**Problem:** Could you print out every entry, character for character?

**Records supplied:**
-------------------------

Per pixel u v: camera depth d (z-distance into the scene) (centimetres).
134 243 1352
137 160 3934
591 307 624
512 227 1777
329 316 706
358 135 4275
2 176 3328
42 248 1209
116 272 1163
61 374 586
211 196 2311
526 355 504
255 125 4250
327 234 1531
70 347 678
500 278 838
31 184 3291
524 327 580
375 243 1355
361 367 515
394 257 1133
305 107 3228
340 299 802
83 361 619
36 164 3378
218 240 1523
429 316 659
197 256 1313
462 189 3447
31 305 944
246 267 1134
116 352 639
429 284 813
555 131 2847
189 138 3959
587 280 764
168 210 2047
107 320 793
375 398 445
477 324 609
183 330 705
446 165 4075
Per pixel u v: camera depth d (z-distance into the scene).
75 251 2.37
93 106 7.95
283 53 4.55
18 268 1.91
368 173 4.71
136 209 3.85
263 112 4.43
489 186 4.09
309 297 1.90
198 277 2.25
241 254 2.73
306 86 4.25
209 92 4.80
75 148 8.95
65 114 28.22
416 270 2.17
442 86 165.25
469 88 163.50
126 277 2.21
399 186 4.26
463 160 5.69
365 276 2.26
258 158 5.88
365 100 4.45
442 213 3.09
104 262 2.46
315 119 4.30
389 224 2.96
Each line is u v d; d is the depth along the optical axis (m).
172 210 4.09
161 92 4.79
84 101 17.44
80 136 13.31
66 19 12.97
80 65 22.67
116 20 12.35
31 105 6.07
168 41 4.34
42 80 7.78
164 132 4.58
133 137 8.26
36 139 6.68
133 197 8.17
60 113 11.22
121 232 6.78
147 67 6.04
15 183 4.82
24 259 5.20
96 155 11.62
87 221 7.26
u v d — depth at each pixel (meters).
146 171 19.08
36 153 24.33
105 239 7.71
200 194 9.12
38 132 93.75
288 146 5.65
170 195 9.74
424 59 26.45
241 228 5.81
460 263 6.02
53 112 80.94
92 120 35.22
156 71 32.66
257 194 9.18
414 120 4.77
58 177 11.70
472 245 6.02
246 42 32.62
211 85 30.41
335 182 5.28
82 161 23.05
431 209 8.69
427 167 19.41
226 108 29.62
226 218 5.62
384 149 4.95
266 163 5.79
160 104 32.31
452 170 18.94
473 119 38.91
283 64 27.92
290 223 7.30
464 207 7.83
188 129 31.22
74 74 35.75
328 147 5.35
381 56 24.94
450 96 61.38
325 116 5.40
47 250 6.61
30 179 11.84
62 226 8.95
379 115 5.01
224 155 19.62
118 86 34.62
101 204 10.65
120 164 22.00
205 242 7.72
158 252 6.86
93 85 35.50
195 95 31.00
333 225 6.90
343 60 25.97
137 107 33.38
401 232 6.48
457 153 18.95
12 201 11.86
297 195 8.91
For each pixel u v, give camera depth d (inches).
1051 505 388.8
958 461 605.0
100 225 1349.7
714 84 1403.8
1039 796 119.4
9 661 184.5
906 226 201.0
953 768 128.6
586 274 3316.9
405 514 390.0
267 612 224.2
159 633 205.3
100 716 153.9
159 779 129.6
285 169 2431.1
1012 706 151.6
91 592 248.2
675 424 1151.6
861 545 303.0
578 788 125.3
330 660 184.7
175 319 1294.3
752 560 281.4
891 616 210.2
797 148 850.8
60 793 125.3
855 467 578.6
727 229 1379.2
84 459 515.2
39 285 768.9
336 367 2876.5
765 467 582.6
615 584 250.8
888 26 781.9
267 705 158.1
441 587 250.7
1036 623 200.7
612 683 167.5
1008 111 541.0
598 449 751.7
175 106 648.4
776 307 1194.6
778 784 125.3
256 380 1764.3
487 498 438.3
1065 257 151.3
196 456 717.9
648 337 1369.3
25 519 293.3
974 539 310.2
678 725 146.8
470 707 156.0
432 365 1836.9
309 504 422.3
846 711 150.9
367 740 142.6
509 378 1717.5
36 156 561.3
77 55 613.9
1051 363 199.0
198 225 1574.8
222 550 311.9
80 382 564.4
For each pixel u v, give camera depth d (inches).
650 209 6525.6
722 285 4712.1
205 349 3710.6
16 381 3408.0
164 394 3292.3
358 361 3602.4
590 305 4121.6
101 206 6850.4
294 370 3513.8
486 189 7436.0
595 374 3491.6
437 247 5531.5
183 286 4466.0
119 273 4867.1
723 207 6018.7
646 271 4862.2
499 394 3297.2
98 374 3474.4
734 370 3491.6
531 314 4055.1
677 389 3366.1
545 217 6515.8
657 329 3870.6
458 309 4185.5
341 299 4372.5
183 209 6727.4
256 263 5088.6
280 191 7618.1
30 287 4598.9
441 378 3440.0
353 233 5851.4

-------------------------

**Solution for this task:**
Per pixel u v: camera depth d (z-distance into the scene) (centimetres).
134 243 1352
137 160 3934
591 307 624
512 227 1777
329 316 706
358 135 4275
2 176 3328
42 248 1209
116 272 1163
61 374 586
211 196 2311
526 355 504
255 125 4250
327 234 1531
70 347 678
500 278 838
31 184 3291
524 327 580
375 243 1355
361 367 515
394 257 1133
305 107 3228
340 299 802
83 361 619
36 164 3378
218 240 1523
429 316 659
197 256 1313
462 189 3447
31 305 944
246 267 1134
116 352 639
429 284 813
555 131 2847
189 138 3959
587 280 764
168 210 2047
107 320 793
375 398 445
477 324 609
183 330 705
446 165 4075
Per pixel u v: camera depth d (z-distance into the scene).
75 251 2.37
93 106 7.95
283 53 4.55
18 268 1.91
368 173 4.71
136 209 3.85
263 112 4.43
489 186 4.09
309 297 1.90
198 277 2.25
241 254 2.73
306 86 4.25
209 92 4.80
75 148 8.95
65 114 28.22
416 270 2.17
442 86 165.25
469 88 163.50
126 277 2.21
399 186 4.26
463 160 5.69
365 276 2.26
258 158 5.88
365 100 4.45
442 213 3.09
104 262 2.46
315 119 4.30
389 224 2.96
Each line is u v d; d is the depth along the optical axis (m).
172 210 4.09
161 92 4.79
84 101 17.44
80 136 13.31
66 19 12.97
80 65 22.67
116 20 12.35
31 105 6.07
168 41 4.34
42 80 7.78
164 132 4.58
133 137 8.26
36 139 6.68
133 197 8.17
60 113 11.22
121 232 6.78
147 67 6.04
15 183 4.82
24 259 5.20
96 155 11.62
87 221 7.26
u v d — depth at each pixel (meters).
146 171 19.08
36 153 24.33
105 239 7.71
200 194 9.12
38 132 93.75
288 146 5.65
170 195 9.74
424 59 26.45
241 228 5.81
460 263 6.02
53 112 80.94
92 120 35.22
156 71 32.66
257 194 9.18
414 120 4.77
58 177 11.70
472 245 6.02
246 42 32.62
211 85 30.41
335 182 5.28
82 161 23.05
431 209 8.69
427 167 19.41
226 108 29.62
226 218 5.62
384 149 4.95
266 163 5.79
160 104 32.31
452 170 18.94
473 119 38.91
283 64 27.92
290 223 7.30
464 207 7.83
188 129 31.22
74 74 35.75
328 147 5.35
381 56 24.94
450 96 61.38
325 116 5.40
47 250 6.61
30 179 11.84
62 226 8.95
379 115 5.01
224 155 19.62
118 86 34.62
101 204 10.65
120 164 22.00
205 242 7.72
158 252 6.86
93 85 35.50
195 95 31.00
333 225 6.90
343 60 25.97
137 107 33.38
401 232 6.48
457 153 18.95
12 201 11.86
297 195 8.91
For each pixel u v, give camera depth d (inches).
1051 505 388.8
958 461 605.0
100 225 1349.7
714 84 1403.8
1039 796 119.4
9 661 184.5
906 226 201.0
953 768 128.6
586 274 3316.9
405 514 390.0
267 612 224.2
159 633 205.3
100 716 153.9
159 779 129.6
285 169 2431.1
1012 706 151.6
91 592 248.2
675 424 1151.6
861 545 303.0
578 788 125.3
330 660 184.7
175 319 1294.3
752 560 281.4
891 616 210.2
797 148 850.8
60 793 125.3
855 467 578.6
727 229 1379.2
84 459 515.2
39 285 768.9
336 367 2876.5
765 467 582.6
615 584 250.8
888 26 781.9
267 705 158.1
441 587 250.7
1036 623 200.7
612 683 167.5
1008 111 541.0
598 449 751.7
175 106 648.4
776 307 1194.6
778 784 125.3
256 380 1764.3
487 498 438.3
1065 257 151.3
196 456 717.9
648 337 1369.3
25 519 293.3
974 539 310.2
678 725 146.8
470 707 156.0
432 365 1836.9
309 504 422.3
846 711 150.9
367 740 142.6
509 378 1717.5
36 156 561.3
77 55 613.9
1051 363 199.0
198 225 1574.8
222 550 311.9
80 382 564.4
For each pixel u v, give camera depth d (inches).
650 209 6525.6
722 285 4712.1
205 349 3710.6
16 381 3408.0
164 394 3292.3
358 361 3602.4
590 305 4121.6
101 206 6850.4
294 370 3513.8
486 189 7436.0
595 374 3491.6
437 247 5531.5
183 286 4466.0
119 273 4867.1
723 207 6018.7
646 271 4862.2
499 394 3297.2
98 374 3474.4
734 370 3491.6
531 314 4055.1
677 389 3366.1
545 217 6515.8
657 329 3870.6
458 309 4185.5
341 299 4372.5
183 209 6727.4
256 263 5088.6
280 191 7618.1
30 287 4598.9
441 378 3440.0
353 233 5851.4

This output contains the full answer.